QUESTIONS ON THE MATERIAL
a) Please copy word for word the passage from the OpenCV trackbar recipe that begins at the words "3. Add an auxiliary" and stops after the words "v: trackbar_callback(2, v))".
b) Answer these questions using the OpenCV trackbar recipe:
(i) Which OpenCV version does the recipe say must be installed?
(ii) In what order are the three values in fill_val interpreted as color components?
(iii) What name is given to the OpenCV window created in the first step?
c) Write the next part of the OpenCV trackbar recipe, starting after its last line.

SELECTED EXCERPT
▼

In this recipe, we will learn how to add UI elements, such as buttons and trackbars, into OpenCV windows and work with them. Trackbars are useful UI elements that:

• Show the value of an integer variable, assuming the value is within a predefined range
• Allow us to change the value interactively through changing the trackbar position

Let's create a program that allows users to specify the fill color for an image by interactively changing each Red, Green, Blue (RGB) channel value.

You need to have OpenCV 3.x installed with Python API support.

To complete this recipe, the steps are as follows:

1. First create an OpenCV window named window:

import cv2, numpy as np

cv2.namedWindow('window')

2. Create a variable that will contain the fill color value for the image. The variable is a NumPy array with three values that will be interpreted as blue, green, and red color components (in that order) from the [0, 255] range:

fill_val = np.array([255, 255, 255], np.uint8)

3. Add an auxiliary function to call from each trackbar_callback function. The function takes the color component index and new value as settings:

def trackbar_callback(idx, value):
    fill_val[idx] = value

4. Add three trackbars into window and bind each trackbar callback to a specific color component using the Python lambda function:

cv2.createTrackbar('R', 'window', 255, 255, lambda v: trackbar_callback(2, v))

▲

RECORDED INFORMATION
▼

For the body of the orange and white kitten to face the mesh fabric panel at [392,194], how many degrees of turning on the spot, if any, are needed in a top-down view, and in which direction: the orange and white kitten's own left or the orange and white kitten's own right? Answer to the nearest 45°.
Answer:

▲

ANSWERS BY ITEM
a)
3. Add an auxiliary function to call from each trackbar_callback function. The function takes the color component index and new value as settings:

def trackbar_callback(idx, value):
    fill_val[idx] = value

4. Add three trackbars into window and bind each trackbar callback to a specific color component using the Python lambda function:

cv2.createTrackbar('R', 'window', 255, 255, lambda v: trackbar_callback(2, v))

b)
(i) OpenCV 3.x, with Python API support.
(ii) Blue, green, and red.
(iii) window

c)
cv2.createTrackbar('G', 'window', 255, 255, lambda v: trackbar_callback(1, v))
cv2.createTrackbar('B', 'window', 255, 255, lambda v: trackbar_callback(0, v))

5. In a loop, show the image in a window with three trackbars and process keyboard input as well:

while True:
    image = np.full((500, 500, 3), fill_val)
    cv2.imshow('window', image)
    key = cv2.waitKey(3)
    if key == 27: 
        break
cv2.destroyAllWindows()

A window like the one following is expected to be shown, though it might vary slightly depending on the version of OpenCV and how it was built:

Just after you implement your first computer vision algorithm, you will want to see its results. OpenCV has a considerable number of drawing functions to let you highlight any feature in an image.

You need to have OpenCV 3.x installed with Python API support.

1. Open an image and get its width and height. Also, define a simple function that returns a random point inside our image:

import cv2, random

image = cv2.imread('../data/Lena.png')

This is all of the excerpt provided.